▶ [Work task] Reproduce the rows without any changes, starting from the first line and ending with the line that contains "z prawem i optymalizowane pod kątem". Include both of those lines.

Extracted page text:
--- START ---

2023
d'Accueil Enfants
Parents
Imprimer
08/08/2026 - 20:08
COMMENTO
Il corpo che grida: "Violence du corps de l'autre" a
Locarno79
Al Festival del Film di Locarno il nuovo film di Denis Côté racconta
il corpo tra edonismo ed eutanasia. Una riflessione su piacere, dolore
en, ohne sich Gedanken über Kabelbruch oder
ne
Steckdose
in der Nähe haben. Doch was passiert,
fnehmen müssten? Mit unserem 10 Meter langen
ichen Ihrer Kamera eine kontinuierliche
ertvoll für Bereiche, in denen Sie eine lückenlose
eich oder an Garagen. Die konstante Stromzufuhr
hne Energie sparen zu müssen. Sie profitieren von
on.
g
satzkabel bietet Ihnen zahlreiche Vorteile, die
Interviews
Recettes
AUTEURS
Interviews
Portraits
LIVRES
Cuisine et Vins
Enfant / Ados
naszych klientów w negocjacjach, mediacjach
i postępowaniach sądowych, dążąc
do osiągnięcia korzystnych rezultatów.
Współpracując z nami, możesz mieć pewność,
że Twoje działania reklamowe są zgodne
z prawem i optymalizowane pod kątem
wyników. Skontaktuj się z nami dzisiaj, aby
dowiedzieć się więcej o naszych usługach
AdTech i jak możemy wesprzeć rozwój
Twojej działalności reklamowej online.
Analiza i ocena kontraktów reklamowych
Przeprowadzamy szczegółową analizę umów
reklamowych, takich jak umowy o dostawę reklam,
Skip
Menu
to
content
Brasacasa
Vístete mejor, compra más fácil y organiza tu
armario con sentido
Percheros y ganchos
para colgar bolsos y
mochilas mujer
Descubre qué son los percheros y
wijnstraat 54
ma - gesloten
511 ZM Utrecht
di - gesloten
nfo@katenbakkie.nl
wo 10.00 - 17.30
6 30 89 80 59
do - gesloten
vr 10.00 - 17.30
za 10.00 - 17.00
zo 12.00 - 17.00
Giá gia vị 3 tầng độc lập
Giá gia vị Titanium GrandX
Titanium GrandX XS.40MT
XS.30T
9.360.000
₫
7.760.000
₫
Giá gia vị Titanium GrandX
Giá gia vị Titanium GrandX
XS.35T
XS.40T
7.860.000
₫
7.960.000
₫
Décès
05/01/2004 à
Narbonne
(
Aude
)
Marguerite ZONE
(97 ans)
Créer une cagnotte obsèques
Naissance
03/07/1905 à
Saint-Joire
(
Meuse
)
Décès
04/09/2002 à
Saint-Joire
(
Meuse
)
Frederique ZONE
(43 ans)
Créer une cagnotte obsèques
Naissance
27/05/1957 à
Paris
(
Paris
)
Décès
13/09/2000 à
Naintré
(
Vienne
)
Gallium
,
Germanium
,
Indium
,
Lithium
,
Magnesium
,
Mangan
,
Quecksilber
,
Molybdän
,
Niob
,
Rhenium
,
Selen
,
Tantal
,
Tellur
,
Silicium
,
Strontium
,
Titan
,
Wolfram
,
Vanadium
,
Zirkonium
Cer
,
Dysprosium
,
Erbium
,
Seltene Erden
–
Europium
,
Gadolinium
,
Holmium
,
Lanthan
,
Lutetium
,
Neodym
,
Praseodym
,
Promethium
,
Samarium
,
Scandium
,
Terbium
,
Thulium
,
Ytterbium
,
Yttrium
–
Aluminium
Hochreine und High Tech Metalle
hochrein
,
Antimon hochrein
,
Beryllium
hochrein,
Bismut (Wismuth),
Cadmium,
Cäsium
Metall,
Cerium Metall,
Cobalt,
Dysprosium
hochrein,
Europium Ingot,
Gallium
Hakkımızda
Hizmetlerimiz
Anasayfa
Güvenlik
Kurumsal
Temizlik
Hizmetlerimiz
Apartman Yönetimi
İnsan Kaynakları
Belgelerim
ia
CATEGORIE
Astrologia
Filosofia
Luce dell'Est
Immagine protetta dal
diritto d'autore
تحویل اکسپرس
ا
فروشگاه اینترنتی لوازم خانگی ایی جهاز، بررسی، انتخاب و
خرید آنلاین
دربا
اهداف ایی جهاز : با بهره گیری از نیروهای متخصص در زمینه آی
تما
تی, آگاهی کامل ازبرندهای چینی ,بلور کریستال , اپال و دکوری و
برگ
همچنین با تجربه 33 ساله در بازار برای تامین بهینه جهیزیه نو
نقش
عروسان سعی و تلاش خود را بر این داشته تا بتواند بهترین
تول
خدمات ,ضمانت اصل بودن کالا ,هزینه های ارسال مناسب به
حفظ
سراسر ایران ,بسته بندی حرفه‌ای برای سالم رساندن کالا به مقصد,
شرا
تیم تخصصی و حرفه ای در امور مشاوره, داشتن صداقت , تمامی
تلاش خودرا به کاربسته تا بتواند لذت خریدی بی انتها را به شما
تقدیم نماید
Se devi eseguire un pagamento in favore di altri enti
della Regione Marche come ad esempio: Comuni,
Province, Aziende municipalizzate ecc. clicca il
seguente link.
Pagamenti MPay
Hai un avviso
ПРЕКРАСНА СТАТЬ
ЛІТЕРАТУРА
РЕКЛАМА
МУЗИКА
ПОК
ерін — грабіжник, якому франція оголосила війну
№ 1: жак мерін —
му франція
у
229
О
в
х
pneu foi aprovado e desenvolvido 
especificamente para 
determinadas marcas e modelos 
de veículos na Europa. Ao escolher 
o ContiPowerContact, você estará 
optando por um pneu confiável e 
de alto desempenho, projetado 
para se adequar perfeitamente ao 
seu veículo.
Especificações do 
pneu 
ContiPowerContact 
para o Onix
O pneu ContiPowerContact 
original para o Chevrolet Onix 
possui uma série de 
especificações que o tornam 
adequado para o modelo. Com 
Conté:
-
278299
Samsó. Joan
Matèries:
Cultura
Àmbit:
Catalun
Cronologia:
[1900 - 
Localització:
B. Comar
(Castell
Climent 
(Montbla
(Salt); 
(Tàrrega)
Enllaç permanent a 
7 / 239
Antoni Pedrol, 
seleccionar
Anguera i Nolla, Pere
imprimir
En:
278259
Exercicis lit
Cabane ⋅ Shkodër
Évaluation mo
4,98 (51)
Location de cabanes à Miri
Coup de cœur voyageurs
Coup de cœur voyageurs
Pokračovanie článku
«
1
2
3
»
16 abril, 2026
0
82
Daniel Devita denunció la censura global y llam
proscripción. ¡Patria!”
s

--- END ---

▶ [Output of the task]
2023
d'Accueil Enfants
Parents
Imprimer
08/08/2026 - 20:08
COMMENTO
Il corpo che grida: "Violence du corps de l'autre" a
Locarno79
Al Festival del Film di Locarno il nuovo film di Denis Côté racconta
il corpo tra edonismo ed eutanasia. Una riflessione su piacere, dolore
en, ohne sich Gedanken über Kabelbruch oder
ne
Steckdose
in der Nähe haben. Doch was passiert,
fnehmen müssten? Mit unserem 10 Meter langen
ichen Ihrer Kamera eine kontinuierliche
ertvoll für Bereiche, in denen Sie eine lückenlose
eich oder an Garagen. Die konstante Stromzufuhr
hne Energie sparen zu müssen. Sie profitieren von
on.
g
satzkabel bietet Ihnen zahlreiche Vorteile, die
Interviews
Recettes
AUTEURS
Interviews
Portraits
LIVRES
Cuisine et Vins
Enfant / Ados
naszych klientów w negocjacjach, mediacjach
i postępowaniach sądowych, dążąc
do osiągnięcia korzystnych rezultatów.
Współpracując z nami, możesz mieć pewność,
że Twoje działania reklamowe są zgodne
z prawem i optymalizowane pod kątem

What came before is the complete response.